List direct complications of invasive cervical cancer.
Local infiltration of organs
Infiltration and compression of ureter → urinary obstruction → hydronephrosis → kidney failure (bilateral obstruction is a potentially fatal complication)
Other organs often affected by the spread of cervical cancer include the rectum, bladder, and vagina.
Fistula formation in locally advanced disease (e.g., rectovaginal, vesicovaginal, urethrovaginal fistula)
Compression of veins or lymphatic vessels in the lesser pelvis → lymphedema of the lower extremities
Metastasis [45]
Bone metastasis: bone pain, pathologic fractures, spinal compression, hypercalcemia
Liver metastasis: abdominal pain, abdominal distention, nausea, jaundice
Lung metastasis: cough, hemoptysis, dyspnea, chest pain
Brain metastasis: headaches, seizures, cognitive deficits, focal neurological deficits
Cancer anorexia-cachexia syndrome (CACS)
Describe complications of radiation therapy.
Vaginal stenosis
Postirradiation vaginitis (e.g., vaginal dryness, dyspareunia)
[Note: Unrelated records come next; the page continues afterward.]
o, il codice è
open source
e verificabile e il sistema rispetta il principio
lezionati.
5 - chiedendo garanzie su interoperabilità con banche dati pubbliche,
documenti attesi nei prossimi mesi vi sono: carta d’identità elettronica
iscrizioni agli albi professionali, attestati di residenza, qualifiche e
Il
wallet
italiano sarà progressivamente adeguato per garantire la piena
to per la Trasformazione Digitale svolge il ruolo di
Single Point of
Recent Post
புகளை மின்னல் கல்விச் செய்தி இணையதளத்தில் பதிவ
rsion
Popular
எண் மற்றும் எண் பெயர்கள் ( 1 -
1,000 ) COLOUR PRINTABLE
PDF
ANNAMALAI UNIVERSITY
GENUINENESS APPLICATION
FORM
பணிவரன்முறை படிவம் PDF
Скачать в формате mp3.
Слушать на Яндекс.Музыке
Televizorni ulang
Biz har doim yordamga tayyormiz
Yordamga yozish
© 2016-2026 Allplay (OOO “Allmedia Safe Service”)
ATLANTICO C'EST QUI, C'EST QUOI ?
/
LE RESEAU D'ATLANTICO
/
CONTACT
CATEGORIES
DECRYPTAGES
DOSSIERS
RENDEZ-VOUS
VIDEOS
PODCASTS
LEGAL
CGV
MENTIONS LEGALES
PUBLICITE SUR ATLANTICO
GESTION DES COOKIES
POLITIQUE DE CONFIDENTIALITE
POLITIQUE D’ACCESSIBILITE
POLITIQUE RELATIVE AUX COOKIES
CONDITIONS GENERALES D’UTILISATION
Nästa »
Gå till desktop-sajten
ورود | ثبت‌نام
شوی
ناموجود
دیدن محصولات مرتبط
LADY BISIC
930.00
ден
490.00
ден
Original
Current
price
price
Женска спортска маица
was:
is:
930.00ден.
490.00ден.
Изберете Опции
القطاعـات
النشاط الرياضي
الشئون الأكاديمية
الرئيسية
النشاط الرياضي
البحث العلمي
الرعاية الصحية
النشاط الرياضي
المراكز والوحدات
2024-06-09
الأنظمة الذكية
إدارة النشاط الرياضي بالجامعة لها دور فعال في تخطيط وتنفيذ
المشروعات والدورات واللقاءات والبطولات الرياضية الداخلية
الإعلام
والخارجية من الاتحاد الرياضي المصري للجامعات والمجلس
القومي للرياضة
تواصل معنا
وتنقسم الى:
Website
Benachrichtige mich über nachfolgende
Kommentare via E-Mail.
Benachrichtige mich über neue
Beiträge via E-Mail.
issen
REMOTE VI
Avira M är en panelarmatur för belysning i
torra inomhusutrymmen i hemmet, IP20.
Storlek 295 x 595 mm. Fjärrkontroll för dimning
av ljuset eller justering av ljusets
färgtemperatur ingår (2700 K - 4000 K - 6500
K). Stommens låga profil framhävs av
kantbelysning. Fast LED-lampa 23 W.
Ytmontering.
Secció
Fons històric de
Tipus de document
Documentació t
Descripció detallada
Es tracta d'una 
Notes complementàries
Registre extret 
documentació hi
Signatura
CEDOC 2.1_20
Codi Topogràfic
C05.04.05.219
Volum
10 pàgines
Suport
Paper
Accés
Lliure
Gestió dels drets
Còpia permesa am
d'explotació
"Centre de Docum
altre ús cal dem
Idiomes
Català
Radiogenic cystitis/proctitis
Radiation may increase the risk of cancer complications such as fistula formation
Describe the prognosis.
Cervical cancer has the best prognosis out of the three main gynecological cancers (ovarian, endometrial, and cervical cancer).
The survival rates decrease with increasing FIGO stage [49]
Stage 0: > 93%
Stage I: 93%
Stage II: 63%
Stage III: 35%
Stage IV: 16%
Patients without lymph node involvement have a very good prognosis, regardless of FIGO stage.
Main cause of death: uremia, often occurs secondary to bilateral ureteral obstruction.
Describe primary prevention.
Principal measures: HPV immunization, preferably before first sexual intercourse, and barrier protection (condoms) during sexual intercourse.
Current vaccination guidelines
Administration of 2 doses of nine-valent HPV vaccine to all individuals (male and female) between 11–12 years of age
Immunization can be started as early as 9 years of age.
The 2nd dose should be administered 6–12 months after the 1st dose.
Administration of 3 doses of nine-valent HPV vaccine to all unvaccinated individuals between 15–26 years of age
The 2nd dose should be given 1–2 months after the 1st dose and the 3rd dose 6 months after the first dose.
Also preferred regimen for vaccination of immunocompromised individuals (e.g., HIV) [53]
FDA-approved vaccines [54]
Bivalent vaccine: protection against high-risk HPV types 16 and 18
Tetravalent vaccine: protection against low-risk types 6 and 11 (most common cause of genital warts) as well as high-risk HPV types 16 and 18
Nine-valent vaccine: protection against low-risk types 6 and 11 as well as high-risk HPV types 16, 18, 31, 33, 45, 52, and 58
The FDA, ACOG, and ASCCP have approved a supplemental application of the nine-valent vaccine for all individuals between 27–45 years of age.